------ TRECHO SELECIONADO

Descarte irregular de lixo é crime ambiental e pode gerar multas

No entanto, antes da aplicação de multas, a Prefeitura tem trabalhado em campanhas educativas, visto que é difícil a identificação de quem comete as infrações

Os Pontos de Entrega Voluntária (PEVs), criados para que a população possa depositar resíduos recicláveis, está sendo utilizado indevidamente para despejo de lixo orgânico. Mas o morador que estiver adotando essa prática pode sofrer penalidades por parte da Prefeitura. O descarte irregular de lixo é tipificado crime ambiental e gera multas para pessoas físicas, através da Lei do Lixo Zero (N° 4.474/2013); e pessoas jurídicas, por meio da Política de Meio Ambiente do Município (Lei N° 2475/96).

------------
------ LINHAS FORNECIDAS

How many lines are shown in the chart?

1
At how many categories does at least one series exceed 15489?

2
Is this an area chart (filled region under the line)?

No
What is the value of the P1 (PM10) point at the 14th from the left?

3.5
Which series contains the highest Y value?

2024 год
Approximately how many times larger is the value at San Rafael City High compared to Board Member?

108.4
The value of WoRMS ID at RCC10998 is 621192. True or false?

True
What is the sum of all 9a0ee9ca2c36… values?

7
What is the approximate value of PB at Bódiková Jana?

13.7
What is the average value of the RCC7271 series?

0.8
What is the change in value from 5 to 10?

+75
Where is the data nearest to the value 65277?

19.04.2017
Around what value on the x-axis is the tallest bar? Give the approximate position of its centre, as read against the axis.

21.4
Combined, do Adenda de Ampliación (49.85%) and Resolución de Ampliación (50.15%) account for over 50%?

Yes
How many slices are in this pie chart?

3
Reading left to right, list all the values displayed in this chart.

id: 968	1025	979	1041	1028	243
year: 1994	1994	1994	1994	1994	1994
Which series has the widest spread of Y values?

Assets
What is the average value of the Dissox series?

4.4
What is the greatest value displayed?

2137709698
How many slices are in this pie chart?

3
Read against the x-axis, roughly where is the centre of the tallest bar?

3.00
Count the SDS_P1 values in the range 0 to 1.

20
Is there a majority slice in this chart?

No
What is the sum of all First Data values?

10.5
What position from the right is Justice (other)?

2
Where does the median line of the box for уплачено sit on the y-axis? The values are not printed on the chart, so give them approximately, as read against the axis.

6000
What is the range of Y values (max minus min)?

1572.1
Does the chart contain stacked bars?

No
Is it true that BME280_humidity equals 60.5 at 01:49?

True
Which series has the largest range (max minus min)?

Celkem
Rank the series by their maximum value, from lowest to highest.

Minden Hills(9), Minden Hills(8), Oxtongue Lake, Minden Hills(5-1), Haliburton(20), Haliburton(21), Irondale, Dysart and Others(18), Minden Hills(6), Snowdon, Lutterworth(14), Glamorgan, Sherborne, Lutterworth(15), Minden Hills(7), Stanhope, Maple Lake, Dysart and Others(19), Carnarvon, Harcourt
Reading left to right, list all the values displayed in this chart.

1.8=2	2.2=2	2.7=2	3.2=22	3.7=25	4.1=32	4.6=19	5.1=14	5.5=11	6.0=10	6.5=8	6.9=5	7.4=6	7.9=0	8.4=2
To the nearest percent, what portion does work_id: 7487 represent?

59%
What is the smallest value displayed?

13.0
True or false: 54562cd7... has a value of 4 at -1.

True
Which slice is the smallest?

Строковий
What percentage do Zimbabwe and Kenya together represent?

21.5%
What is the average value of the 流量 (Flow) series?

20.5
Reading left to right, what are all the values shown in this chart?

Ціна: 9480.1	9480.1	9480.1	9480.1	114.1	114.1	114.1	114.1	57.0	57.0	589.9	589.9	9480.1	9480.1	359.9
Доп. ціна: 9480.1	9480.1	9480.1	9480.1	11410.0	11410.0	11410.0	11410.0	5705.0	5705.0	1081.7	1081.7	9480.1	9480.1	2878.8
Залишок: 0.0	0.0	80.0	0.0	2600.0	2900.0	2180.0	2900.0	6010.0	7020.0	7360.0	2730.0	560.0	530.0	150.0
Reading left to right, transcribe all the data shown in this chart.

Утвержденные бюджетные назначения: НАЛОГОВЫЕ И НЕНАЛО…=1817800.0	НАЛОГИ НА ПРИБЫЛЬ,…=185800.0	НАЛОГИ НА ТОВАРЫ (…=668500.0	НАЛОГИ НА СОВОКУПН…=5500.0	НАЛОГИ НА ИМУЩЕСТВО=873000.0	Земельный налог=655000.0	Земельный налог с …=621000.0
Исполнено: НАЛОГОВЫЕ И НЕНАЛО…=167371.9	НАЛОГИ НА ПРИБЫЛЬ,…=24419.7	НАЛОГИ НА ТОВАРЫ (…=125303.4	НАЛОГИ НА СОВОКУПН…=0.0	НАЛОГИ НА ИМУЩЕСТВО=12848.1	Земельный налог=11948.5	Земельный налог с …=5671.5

------------

### PERGUNTAS DE LEITURA
A - Responda às perguntas abaixo com base no texto sobre descarte irregular de lixo.
(i) Em que a Prefeitura tem trabalhado antes da aplicação de multas?
(ii) Para que foram criados os Pontos de Entrega Voluntária (PEVs)?
(iii) Qual lei prevê multas para pessoas jurídicas?
B - Dê continuidade ao texto sobre descarte irregular de lixo a partir de onde ele termina.
As linhas constituem um material separado do texto.

### RESPOSTAS DA ATIVIDADE
A -
(i) Em campanhas educativas.
(ii) Para que a população possa depositar resíduos recicláveis.
(iii) A Política de Meio Ambiente do Município (Lei Nº 2475/96).

B -
No entanto, antes da aplicação de multas, a Prefeitura tem trabalhado em campanhas educativas, visto que é difícil a identificação de quem comete as infrações. “O descarte irregular é feito geralmente à noite ou na madrugada. Por isso, os ficais têm dificuldade de fazer o flagrante”, explica, Lilian Guimarães, coordenadora de limpeza pública da Secretaria Municipal de Desenvolvimento Urbano e Habitação (Semduh).

Ela ressalta que o descarte de resíduos orgânicos nos PEVs dificulta o trabalho de limpeza e seleção feito pela Prefeitura. “E também descaracteriza todo o objetivo da coleta seletiva”. Outra orientação é que os moradores realizem o acondicionamento do lixo dentro dos contentores, na parte interna. Isto porque é comum observar o material reciclável jogado nas calçadas, o que pode ocasionar as penalidades por crime ambiental.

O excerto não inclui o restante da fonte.